Wereldkinderen en Terre des Hommes Nederland hebben een beroep gedaan op verjaring. Omdat het meer dan twintig jaar geleden is dat de vrouw is geadopteerd, zijn de vorderingen van de vrouw verjaard. Daarop wordt in de zaak van deze vrouw geen uitzondering gemaakt, omdat op basis van de beschikbare informatie niet kan worden aangenomen dat de vrouw tegen de wil van haar biologische moeder ter adoptie is afgestaan en dat zij niet volgens de geldende regels naar Nederland is overgebracht.
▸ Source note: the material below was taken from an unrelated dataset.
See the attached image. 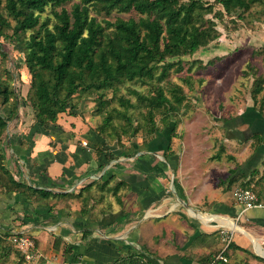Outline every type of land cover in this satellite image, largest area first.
<instances>
[{"label": "crops", "instance_id": "obj_1", "mask_svg": "<svg viewBox=\"0 0 264 264\" xmlns=\"http://www.w3.org/2000/svg\"><path fill=\"white\" fill-rule=\"evenodd\" d=\"M253 109L239 111L225 138L235 151L210 161L196 150L169 154L160 138L122 155L68 112L49 130L8 134L0 145L5 167L53 196L0 193V230H26L42 264H114L131 255L148 264H209L225 248L229 264H264V116ZM92 174L100 180L80 188ZM240 188H252L261 207L244 211L235 200Z\"/></svg>", "mask_w": 264, "mask_h": 264}, {"label": "trees", "instance_id": "obj_2", "mask_svg": "<svg viewBox=\"0 0 264 264\" xmlns=\"http://www.w3.org/2000/svg\"><path fill=\"white\" fill-rule=\"evenodd\" d=\"M208 3L203 0H5L6 16L0 12V38H8L11 30L9 38L16 39L24 50V62L31 74L28 98L35 110L34 125L49 130L60 114L77 109L73 102L76 96L96 93L98 113L107 111L102 126L93 129L98 136L106 135L110 141L120 143L121 135L136 136L143 130L144 145L160 138L170 152L175 133L168 126L173 113L178 114L186 100L184 88L171 81L170 74L184 70L183 58L195 55L220 38L216 22L202 14L209 8L212 10V5L206 6ZM214 3L228 17L237 15L240 19L242 12L250 11L264 0H214ZM67 4H71L70 10L65 7ZM48 8L55 19L53 28L49 21L42 20ZM132 13L136 17L109 19L114 14ZM190 70L188 67L187 72ZM263 81L255 83L254 101L264 90ZM136 84H150L154 90L144 95L132 88ZM123 86L136 97L137 103L119 95ZM109 92L112 97L107 103ZM13 97L17 95L0 75V107L4 108V111L0 108V145L8 135L10 122L18 115V100L14 101ZM262 100L259 108L255 103L253 111L264 116V95ZM113 102L122 110L109 109ZM137 108L146 110L145 123L134 127L128 112ZM156 113L162 115L163 127L156 124ZM117 119L119 122L115 123ZM237 119L226 122L228 134L232 133ZM246 135L245 139L249 140ZM4 160L0 153V193L17 192L28 198L37 195L38 199L53 196L47 190L16 181ZM17 220L25 224L24 218ZM9 236L0 230L1 249L5 248L2 244L6 239L10 241ZM67 253H71L68 246ZM114 264L148 263L140 255L137 258L131 255Z\"/></svg>", "mask_w": 264, "mask_h": 264}, {"label": "rangeland", "instance_id": "obj_3", "mask_svg": "<svg viewBox=\"0 0 264 264\" xmlns=\"http://www.w3.org/2000/svg\"><path fill=\"white\" fill-rule=\"evenodd\" d=\"M203 1L209 2L207 7L212 5V10L209 8L202 14L206 19H213L216 22L220 38L208 47L200 49L195 55L183 58L184 70L172 71L170 74L169 79L184 88L186 100L181 111L178 114L173 113L174 117H171L168 128L173 129L175 134L170 145L171 151L168 153L178 151L183 154L187 149L196 150L200 151L201 155L209 153V158L206 159L210 161L222 157L228 151H235L233 146L229 148L228 144H225L228 142H224L225 138L232 137V134H228L226 122L238 117L239 111L247 105L255 106L256 103V107L259 108L263 101L264 90L257 96V101L253 100V90L256 81L264 79V3L255 5L248 12H242L239 19L237 15L228 17L214 0ZM4 6L5 0H0V12L6 16ZM65 7L70 10L71 4ZM117 17L129 19L136 17V14H114L109 19L115 20ZM42 20L49 21L50 27H54L55 19L51 8L42 15ZM12 33L9 30L8 38H0V75L17 95L13 99L18 100V115L13 118L8 128L11 133L20 135L32 129L35 123V110L28 98L31 74L24 62V50L16 39L9 38ZM255 52L258 55H253ZM223 56L228 59L222 58ZM188 67H191L190 72H187ZM132 88L144 95L154 90L150 84H136ZM119 95L137 103L136 97L130 95L124 86ZM97 97L96 93L76 96L73 102L77 104V109L69 113L80 116L95 130L102 126L107 112L105 110L102 114L98 113ZM111 97L112 93L109 92L106 97L107 103ZM0 108L4 111L3 107ZM108 108L122 110L117 102H113ZM145 112V109L140 108L129 110L134 127H137L138 123L140 125L145 123ZM118 120L115 123H118ZM161 121L162 115L156 113L155 122L159 127H163ZM105 136L103 139L106 145H114V149L123 155V151L133 143L143 141V130L136 136L121 135L120 143L117 140L110 141ZM227 155L234 160L229 159ZM225 158H228L227 163L235 161L232 154H226ZM111 159L115 161L118 158L112 156ZM199 160H202V157ZM10 243L6 239L2 244L5 248H0V264H42L43 258L40 253L36 259L27 262Z\"/></svg>", "mask_w": 264, "mask_h": 264}, {"label": "built area", "instance_id": "obj_4", "mask_svg": "<svg viewBox=\"0 0 264 264\" xmlns=\"http://www.w3.org/2000/svg\"><path fill=\"white\" fill-rule=\"evenodd\" d=\"M8 134L11 135V130L8 128ZM100 180L99 175H89L82 183V186L86 187ZM72 192V190L70 191ZM236 203L243 207L244 211H248L257 207H261L257 194L252 188H240L235 192ZM9 240L11 241L13 248L28 262L37 258L38 247L35 239L26 231L20 230L9 233ZM229 241V240H228ZM226 248L218 253L209 264H229V260L225 255Z\"/></svg>", "mask_w": 264, "mask_h": 264}]
</instances>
Ook heeft de vrouw te lang gewacht met de aansprakelijkstelling van Wereldkinderen en Terre des Hommes.
De Staat heeft aanvankelijk ook een beroep gedaan op verjaring. Nadat een onafhankelijke commissie onderzoek interlandelijke adoptie (COIA) in februari 2021 rapport had uitgebracht van een onderzoek naar mogelijke misstanden bij interlandelijke adopties en de rol van de Nederlandse overheid daarbij, heeft de Staat het beroep op verjaring laten vallen. De rechtbank heeft de vorderingen van de vrouw tegen de Staat daarom wel inhoudelijk beoordeeld.
De rechtbank oordeelt dat de Staat niet aansprakelijk is tegenover de vrouw. Er kan niet worden vastgesteld dat de Staat een fout heeft gemaakt toen de vrouw naar Nederland kwam om geadopteerd te worden of heeft gefaald in het houden van toezicht op adoptie vanuit Bangladesh. Omdat er niet genoeg aanknopingspunten voor misstanden in verband met adoptie vanuit Bangladesh waren, kan de Staat ook niet worden verweten dat hij geen onderzoek heeft gedaan naar de omstandigheden waaronder de vrouw is geadopteerd.